Stoner
1965 • 305 pages

Ratings353

Average rating4.4

15

Wow.

I picked this book up from Three Lives a while after reading, and loving, Augustus, but it never bubbled to the top of my “to read” list. Maybe I was putting it off because I sensed it would be a tough read. Not challenging, but sad and depressing. But I brought it home to Vermont with me for quarantine, along with stacks of other books. One night I let my mom pick out my next book, and she picked this one out, and so I dove in.

Yes - it was sad, and lonely, and difficult to read at times. I had to pause during the last 10 pages of the book, fighting back the contemplation of my own mortality as I watched William try to make sense of his life.

But it's also a very inspiring book, in a way. There's a fundamental dignity in living according to a certain set of values, even if you don't always measure up to those values. We'll all have moments when we're petty, or heartless, or not present, and that's ok. And we'll all end life with goals unachieved, maybe even some regrets.

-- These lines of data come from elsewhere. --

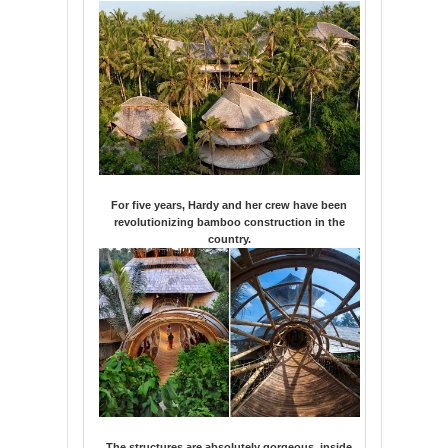
For five years, Hardy and her crew have been
revolutionizing bamboo construction in the
country.
The structures are absolutely gorgeous, inside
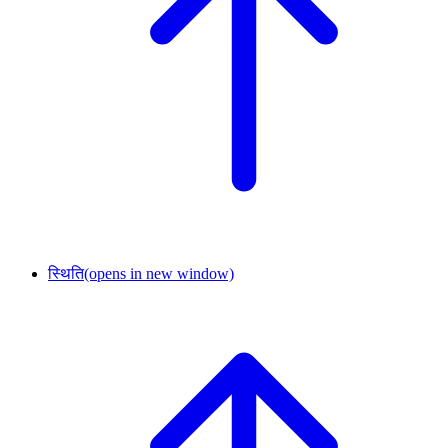
स्थिति
(opens in new window)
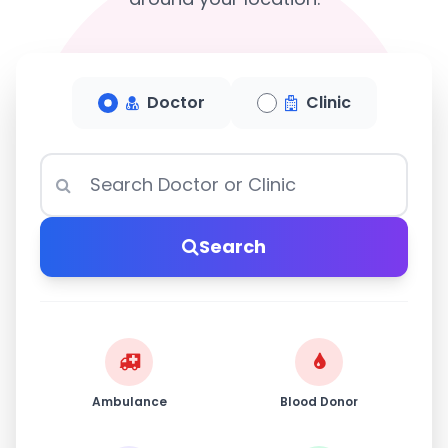
Doctor
Clinic
Search
Ambulance
Blood Donor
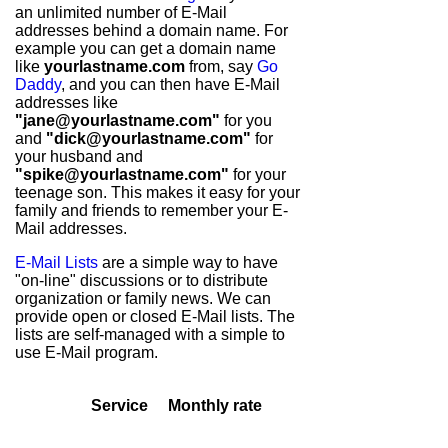
an unlimited number of E-Mail
addresses behind a domain name. For
example you can get a domain name
like
yourlastname.com
from, say
Go
Daddy
, and you can then have E-Mail
addresses like
"jane@yourlastname.com"
for you
and
"dick@yourlastname.com"
for
your husband and
"spike@yourlastname.com"
for your
teenage son. This makes it easy for your
family and friends to remember your E-
Mail addresses.
E-Mail Lists
are a simple way to have
"on-line" discussions or to distribute
organization or family news. We can
provide open or closed E-Mail lists. The
lists are self-managed with a simple to
use E-Mail program.
Service
Monthly rate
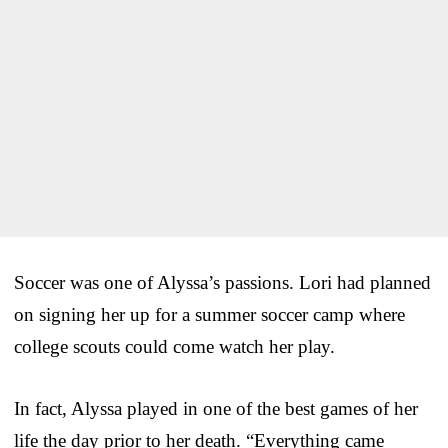
Soccer was one of Alyssa’s passions. Lori had planned
on signing her up for a summer soccer camp where
college scouts could come watch her play.
In fact, Alyssa played in one of the best games of her
life the day prior to her death. “Everything came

I've been out of college for exactly 10 years this weekend. In the past ten years, a lot of things have gone right, well past my expectations even. And other things have not been so rosy, and there have been struggles. Which is probably a universal experience. I've always tried to live with purpose, to find meaning in what I do, and to do things well, even when no one recognizes them, and this book elevates that, makes it seem almost noble. Definitely something I'll want to revisit in the future, I imagine.